Mateusz Czunkiewicz: Moim idolem z dzieciństwa był Kobe Bryant - MKS Ślepsk Malow Suwałki

Mateusz Czunkiewicz: Moim idolem z dzieciństwa był Kobe Bryant
Mateusz Czunkiewicz, został nowym zawodnikiem Ślepska Malow Suwałki (o czym pisalismy tutaj). Jak zaadaptował się w Suwałkach 24-letni libero? Dowiecie się o tym z poniższej rozmowy. Zapraszamy do lektury!
Mateusz Czunkiewicz, został nowym zawodnikiem Ślepska Malow Suwałki (o czym pisalismy tutaj). Jak zaadaptował się w Suwałkach 24-letni libero? Dowiecie się o tym z poniższej rozmowy. Zapraszamy do lektury!
Redakcja: Jak minęły Ci pierwsze tygodnie w Suwałkach?
Mateusz Czunkiewicz: Bardzo szybko. Jesteśmy z partnerką mile zaskoczeni miastem oraz samymi okolicami Suwałk. Przyznam, że większość czasu spędzaliśmy nad Zalewem Arkadia lub zwiedzając pobliskie tereny.
Czy zdążyłeś już zapoznać się z okolicą?
Tak, mniej więcej wiem już co i gdzie jest. Nie było to szczególnie trudne.
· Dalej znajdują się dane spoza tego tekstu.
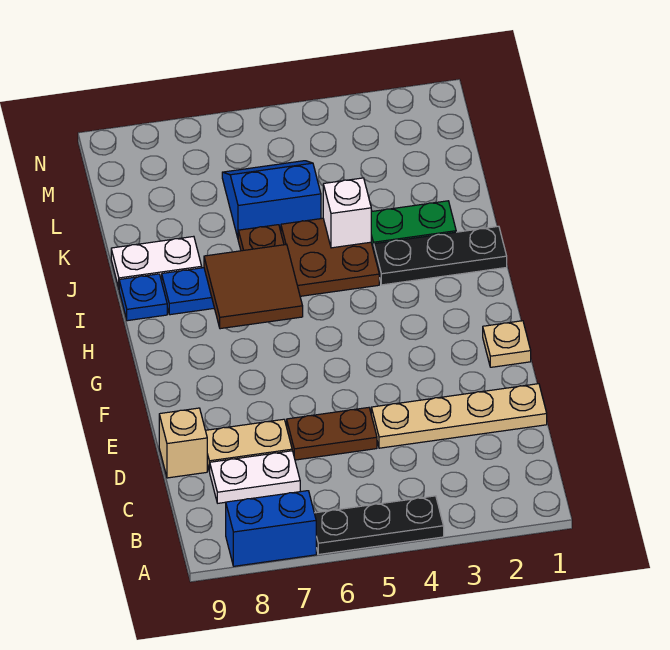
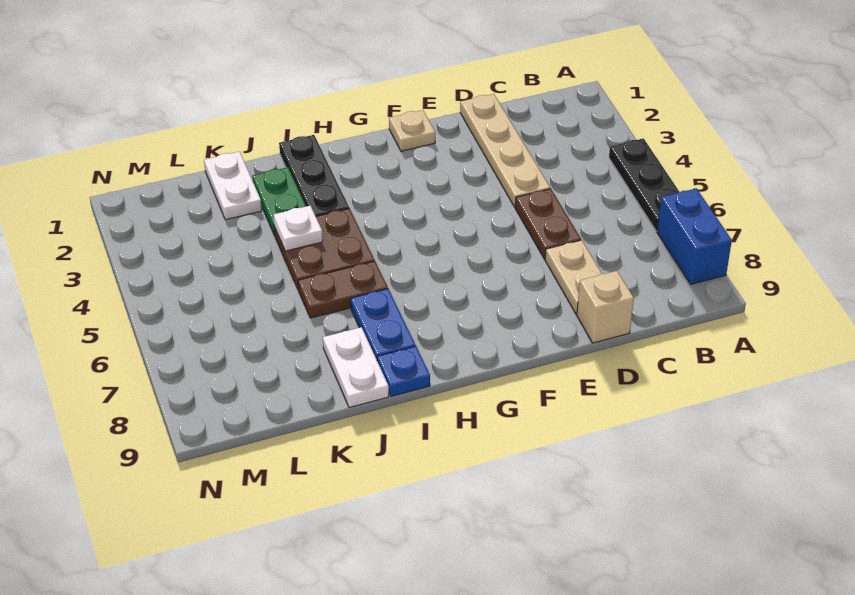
white plate C7:C8 level 1 -> white plate K1:K2 level 1
brown tile H6:I7 level 2 -> none
white brick J4 level 2 -> white plate J4 level 2
blue slope K5:L6 level 1 top K -> none

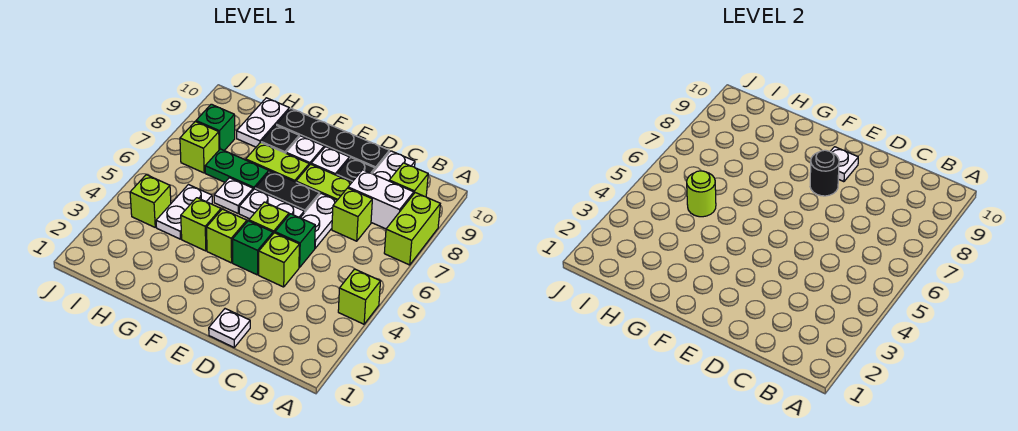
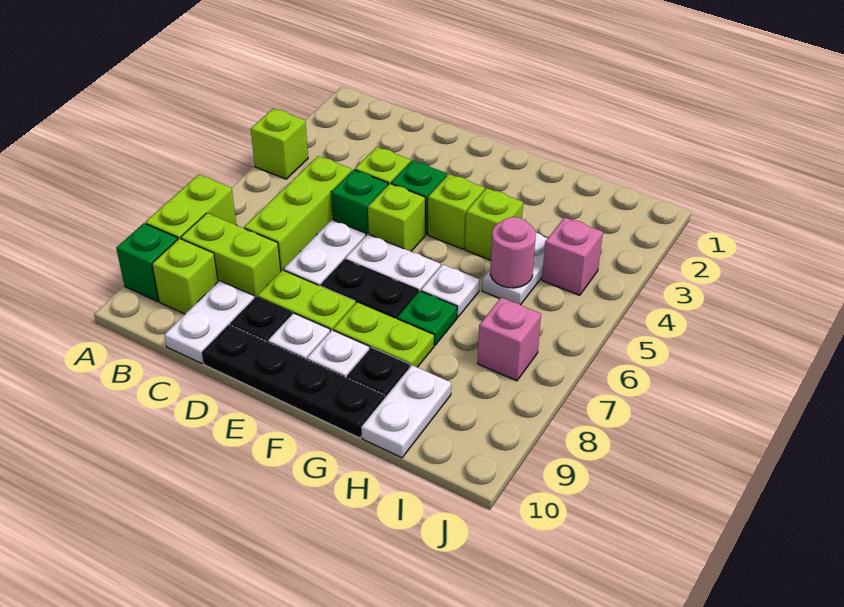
white brick B8:C8 level 1 -> lime brick B8:C8 level 1
lime brick C7 level 1 -> lime brick C5:C7 level 1
white plate D1 level 1 -> none
black round brick E8 level 2 -> none
white plate E9 level 2 -> none
green plate G7:H7 level 1 -> green plate G7 level 1
lime round brick H5 level 2 -> pink round brick H5 level 2
lime brick I4 level 1 -> pink brick I4 level 1
lime brick I7 level 1 -> pink brick I7 level 1
green brick I8 level 1 -> green brick A9 level 1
W towarzystwie pogody, jaką mamy obecnie, szukaliśmy głównie ciekawych miejsc nad jeziorami.
Czy miałeś już okazję spróbować tutejszych, regionalnych potraw? Jeśli tak, co najbardziej Ci posmakowało, a jeśli nie, to o którym z dań popularnych na Suwalszczyźnie słyszałeś najwięcej?
Tak! Pierwszy raz w życiu spróbowaliśmy kartaczy, są naprawdę pyszne! Mieliśmy również okazję spróbować soczewiaków… czy jakoś tak (śmiech).
Bardzo często można spotkać Cię na boiskach, które wchodzą w skład kompleksu „Suwałki Beach Arena”, mieszczącego się w bliskim towarzystwie wspomnianego przez Ciebie Zalewu Arkadia. Czy zdarza się, że towarzyszą Wam kibice?
Owszem, spotkaliśmy kilku zapalonych kibiców. Chciałbym również poniekąd przeprosić Klub Kibica MKS Ślepsk Malow Suwałki z uwagi na to, że nie skorzystałem z zaproszenia na trening, ale przyznam, że poświęciłem weekend na porządną regenerację organizmu. Nadrobimy zaległości!
Na początku lipca wszyscy zawodnicy, wspólnie ze sztabem szkoleniowym, przyjadą do Suwałk. Od czego rozpoczniecie okres przygotowawczy i jak się na to zapatrujesz?
Rozpoczynamy przygotowania od badań wydolnościowo-zdrowotnych i badaniem na obecność koronawirusa. O resztę… zapytajcie trenerów! Uważam, że mijający miesiąc przepracowałem bardzo dobrze i jestem gotowy na pierwsze męczarnie (śmiech). Z jednej strony bardzo tęsknię za treningami, z drugiej jest taka pogoda, że chciałoby się spędzać jeszcze więcej czasu na plaży i pośród natury.
Czy wiesz już z jakim numerem będziesz występował w barwach biało-niebieskich? Czy ma on dla Ciebie jakieś znaczenie?
Tak, będzie to numer 24. Dlaczego akurat ten? Będzie to mój wiek, który osiągnę w grudniu tego roku oraz numer, z którym grał Kobe Bryant. Na pewno go znacie. Zmarły niedawno legendarny koszykarz, ikona światowej koszykówki. Był moim idolem z dzieciństwa.